Two U biologists have discovered a possible explanation for why chemical sensors cluster together on the ends of bacteria. Their research could lead to the improved treatment and early detection of bacterial infections.
John Parkinson, a professor of molecular biology, said that bacteria either swim toward or away from chemicals in its environment, depending on the nature of the chemical.
Parkinson said he thinks the receptors at the ends of a bacterium guide the organism towards a source.
“The receptors don’t work as individuals, but as teams of up to three. This is important in understanding how [the receptors] can be so sensitive to small changes in the environment,” Parkinson said.
Peter Ames, a research associate, is a member of Parkinson’s research team.
“I think that the idea of receptor clustering may be important for signaling not only in bacteria but in higher organisms,” he said.
Parkinson said that scientists have been working with E. coli for more than 60 years, and that despite the dangers associated with the bacteria in recent years, it is relatively harmless.

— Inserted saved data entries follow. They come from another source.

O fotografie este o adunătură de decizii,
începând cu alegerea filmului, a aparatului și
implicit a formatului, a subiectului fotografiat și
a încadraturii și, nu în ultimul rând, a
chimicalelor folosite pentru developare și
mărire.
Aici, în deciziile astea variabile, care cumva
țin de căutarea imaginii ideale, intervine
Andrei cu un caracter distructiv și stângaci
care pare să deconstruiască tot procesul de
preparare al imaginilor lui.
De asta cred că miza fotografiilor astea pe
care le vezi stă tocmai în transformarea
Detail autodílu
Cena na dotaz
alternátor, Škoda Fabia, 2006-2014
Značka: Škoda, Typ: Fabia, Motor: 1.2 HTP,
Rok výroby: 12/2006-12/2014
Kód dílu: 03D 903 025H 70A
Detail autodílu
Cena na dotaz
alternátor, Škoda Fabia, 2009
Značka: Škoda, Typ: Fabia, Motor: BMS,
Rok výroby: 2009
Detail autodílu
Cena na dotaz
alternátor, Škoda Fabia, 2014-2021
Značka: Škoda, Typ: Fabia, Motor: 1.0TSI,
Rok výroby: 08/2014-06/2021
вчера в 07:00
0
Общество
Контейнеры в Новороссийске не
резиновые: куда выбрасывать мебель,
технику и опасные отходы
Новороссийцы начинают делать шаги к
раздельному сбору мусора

“E. coli is the default bacteria because it’s been used for so long. Almost everything we know about molecular biology we’ve learned from studying E. coli,” Parkinson said.
Although the study is only two years old, Parkinson said he was still surprised by some of the results of his work.

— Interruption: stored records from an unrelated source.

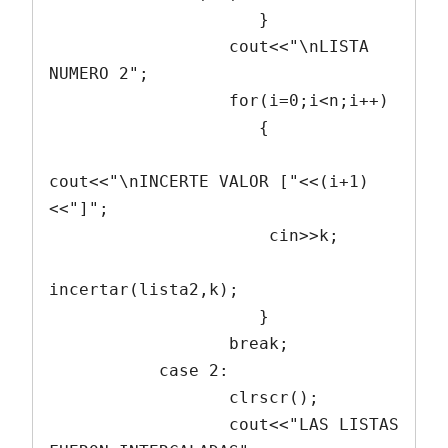
                     }

                  cout<<"\nLISTA 
NUMERO 2";

                  for(i=0;i<n;i++)

                     {

cout<<"\nINCERTE VALOR ["<<(i+1)
<<"]";

                      cin>>k;

incertar(lista2,k);

                     }

                  break;

           case 2:

                  clrscr();

                  cout<<"LAS LISTAS 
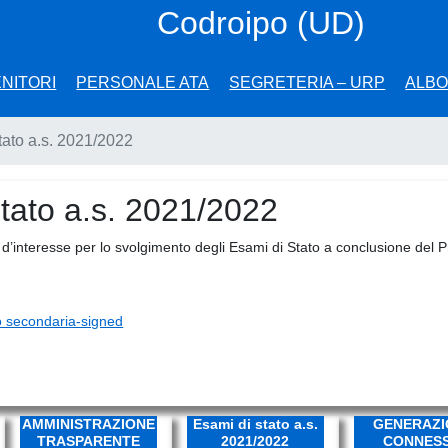
Codroipo
(UD)
NITORI
PERSONALE ATA
SEGRETERIA – URP
ALBO
ato a.s. 2021/2022
tato a.s. 2021/2022
i d’interesse per lo svolgimento degli Esami di Stato a conclusione del P
o secondaria-signed
AMMINISTRAZIONE
Esami di stato a.s.
GENERAZI
TRASPARENTE
2021/2022
CONNES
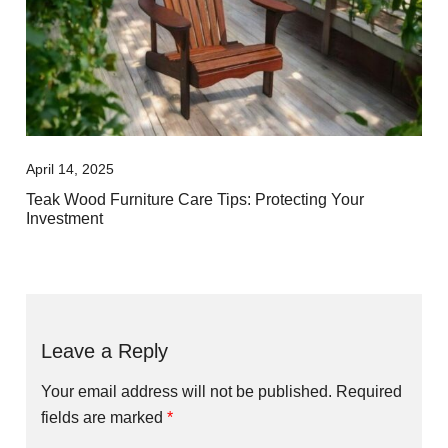
April 14, 2025
Teak Wood Furniture Care Tips: Protecting Your
Investment
Leave a Reply
Your email address will not be published.
Required
fields are marked
*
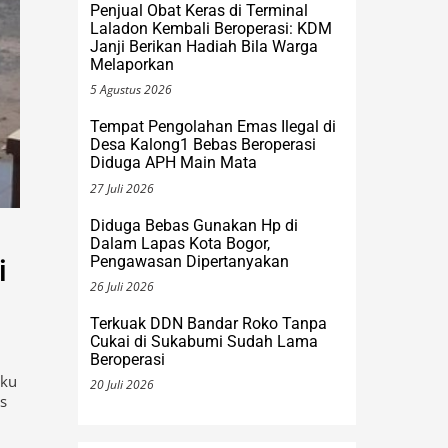
6 Agustus 2026
Penjual Obat Keras di Terminal
Laladon Kembali Beroperasi: KDM
Janji Berikan Hadiah Bila Warga
Melaporkan
5 Agustus 2026
Tempat Pengolahan Emas Ilegal di
Desa Kalong1 Bebas Beroperasi
Diduga APH Main Mata
27 Juli 2026
Diduga Bebas Gunakan Hp di
Dalam Lapas Kota Bogor,
Pengawasan Dipertanyakan
i
26 Juli 2026
Terkuak DDN Bandar Roko Tanpa
Cukai di Sukabumi Sudah Lama
Beroperasi
aku
20 Juli 2026
s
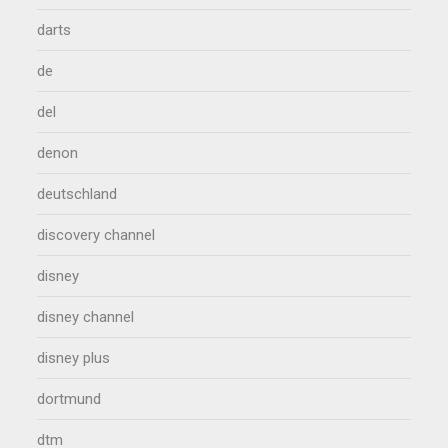
darts
de
del
denon
deutschland
discovery channel
disney
disney channel
disney plus
dortmund
dtm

“I think the surprise was when we created receptor mutations. I had no idea what they did for a while, but once I realized it, everything fell into place. But that’s the fun part of doing science,” Parkinson said.
For Parkinson, the most significant part of his work is not only understanding how simple bacteria move, but how similar behavior in more complicated cells relates to the research done on E. coli.

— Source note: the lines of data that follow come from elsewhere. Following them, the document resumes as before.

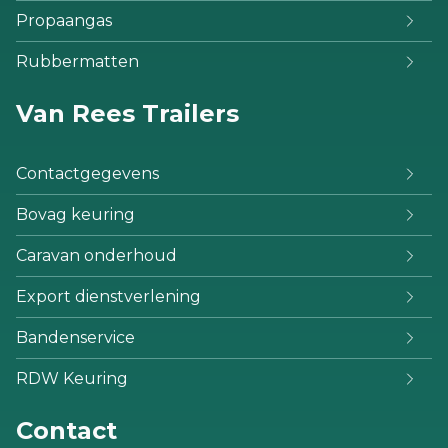
Propaangas
Rubbermatten
Van Rees Trailers
Contactgegevens
Bovag keuring
Caravan onderhoud
Export dienstverlening
Bandenservice
RDW Keuring
Contact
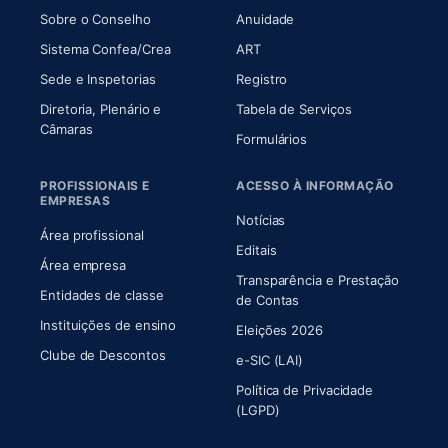
(abre em nova aba)
(abre em nova aba)
Sobre o Conselho
Anuidade
(abre em nova aba)
(abre em nova aba)
Sistema Confea/Crea
ART
Sede e Inspetorias
Registro
Diretoria, Plenário e
Tabela de Serviços
(abre em nova aba)
Câmaras
Formulários
PROFISSIONAIS E
ACESSO À INFORMAÇÃO
EMPRESAS
Notícias
Área profissional
Editais
Área empresa
Transparência e Prestação
Entidades de classe
(abre em nova aba)
de Contas
Instituições de ensino
Eleições 2026
Clube de Descontos
e-SIC (LAI)
Política de Privacidade
(LGPD)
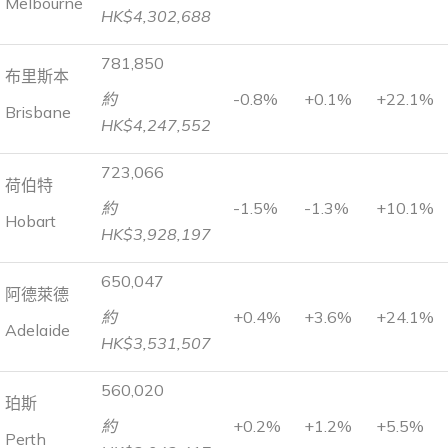
Melbourne
HK$4,302,688
781,850
布里斯本
約
-0.8%
+0.1%
+22.1%
Brisbane
HK$4,247,552
723,066
荷伯特
約
-1.5%
-1.3%
+10.1%
Hobart
HK$3,928,197
650,047
阿德萊德
約
+0.4%
+3.6%
+24.1%
Adelaide
HK$3,531,507
560,020
珀斯
約
+0.2%
+1.2%
+5.5%
Perth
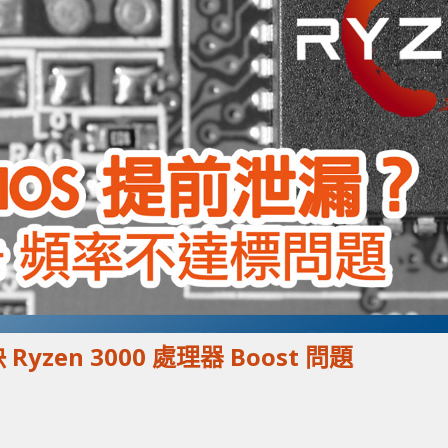
yzen 3000 處理器 Boost 問題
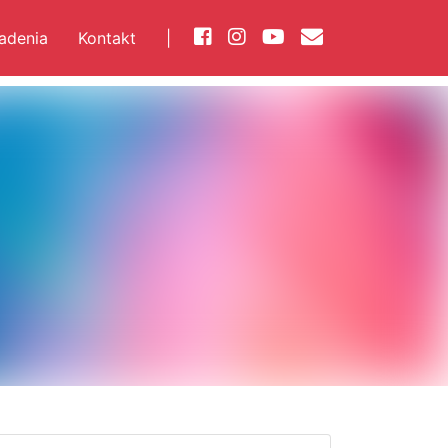
iadenia
Kontakt
|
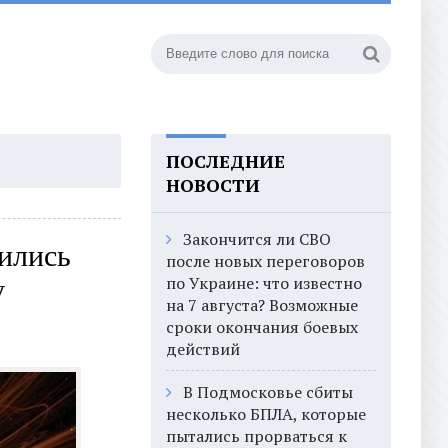
ПОСЛЕДНИЕ
НОВОСТИ
Закончится ли СВО
нились
после новых переговоров
по Украине: что известно
у
на 7 августа? Возможные
сроки окончания боевых
действий
В Подмосковье сбиты
несколько БПЛА, которые
пытались прорваться к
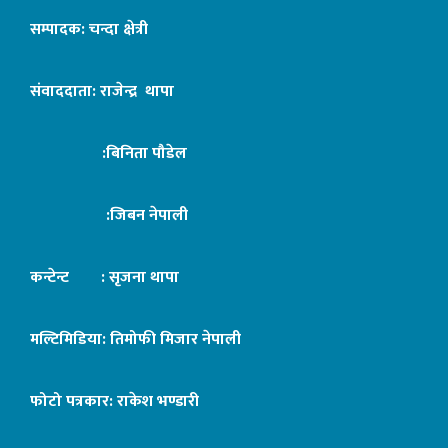
सम्पादक: चन्दा क्षेत्री
संवाददाता: राजेन्द्र थापा
:बिनिता पौडेल
:जिबन नेपाली
कन्टेन्ट : सृजना थापा
मल्टिमिडिया: तिमोफी मिजार नेपाली
फोटो पत्रकार: राकेश भण्डारी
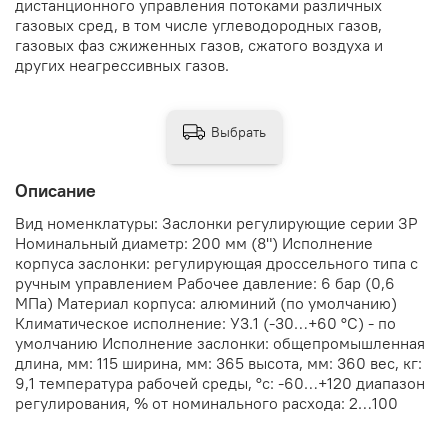
дистанционного управления потоками различных
газовых сред, в том числе углеводородных газов,
газовых фаз сжиженных газов, сжатого воздуха и
других неагрессивных газов.
Выбрать
Описание
Вид номенклатуры: Заслонки регулирующие серии ЗР
Номинальный диаметр: 200 мм (8") Исполнение
корпуса заслонки: регулирующая дроссельного типа с
ручным управлением Рабочее давление: 6 бар (0,6
МПа) Материал корпуса: алюминий (по умолчанию)
Климатическое исполнение: У3.1 (-30…+60 °С) - по
умолчанию Исполнение заслонки: общепромышленная
длина, мм: 115 ширина, мм: 365 высота, мм: 360 вес, кг:
9,1 температура рабочей среды, °с: -60…+120 диапазон
регулирования, % от номинального расхода: 2…100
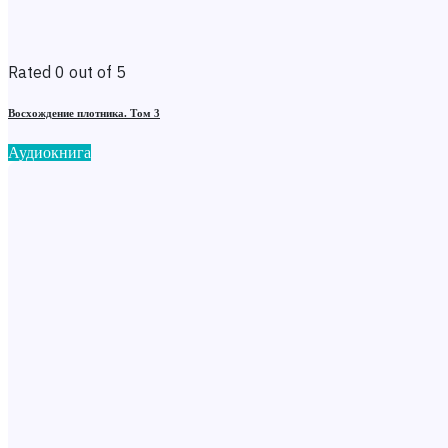
Rated 0 out of 5
Восхождение плотника. Том 3
Аудиокнига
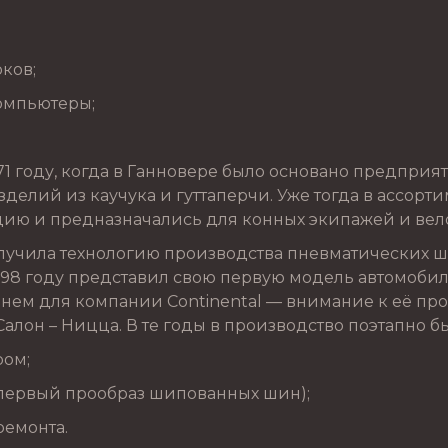
рков;
омпьютеры;
1 году, когда в Ганновере было основано предприят
делий из каучука и гуттаперчи. Уже тогда в ассорт
ию и предназначались для конных экипажей и вел
лучила технологию производства пневматических ш
898 году представил свою первую модель автомобил
енем для компании Continental — внимание к её п
Салон – Ницца. В те годы в производство поэтапно 
ром;
(первый прообраз шипованных шин);
ремонта.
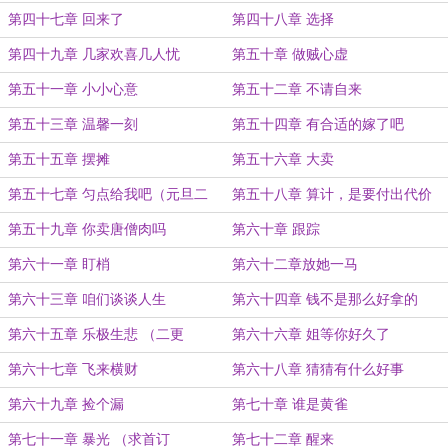
第四十七章 回来了
第四十八章 选择
第四十九章 几家欢喜几人忧
第五十章 做贼心虚
第五十一章 小小心意
第五十二章 不请自来
第五十三章 温馨一刻
第五十四章 有合适的嫁了吧
第五十五章 摆摊
第五十六章 大卖
第五十七章 匀点给我吧（元旦二
第五十八章 算计，是要付出代价
更）
第五十九章 你卖唐僧肉吗
第六十章 跟踪
第六十一章 盯梢
第六十二章放她一马
第六十三章 咱们谈谈人生
第六十四章 钱不是那么好拿的
第六十五章 乐极生悲 （二更
第六十六章 姐等你好久了
第六十七章 飞来横财
第六十八章 猜猜有什么好事
第六十九章 捡个漏
第七十章 谁是黄雀
第七十一章 暴光 （求首订
第七十二章 醒来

“It would be surprising if more complex organisms didn’t use the same kinds of signaling systems,” Parkinson said.
Though Parkinson’s study is not a medical one, the results of his research could benefit doctors in the future.
“Other types of bacteria seem to use the same kind of receptors as E. coli. There’s a chance that we could short-circuit bacterial infections,” he noted.
If successful, this could stop bacterial infections in their early stages.
Parkinson said when these chemical sensors cluster together, they are able to amplify a weak signal into a strong one which directs the bacteria to a food source.
Parkinson’s research has been funded by the National Institute of Health for the past 25 years, and as he said, “Our work is done when they stop funding us, or when we all keel over.”
In addition to Ames’ assistance, laboratory technician Rebecca Reiser and Argentina National University biologist Claudia Studdert have participated in the research.
The team’s findings were published in today’s issue of Proceedings of the National Academy of Sciences.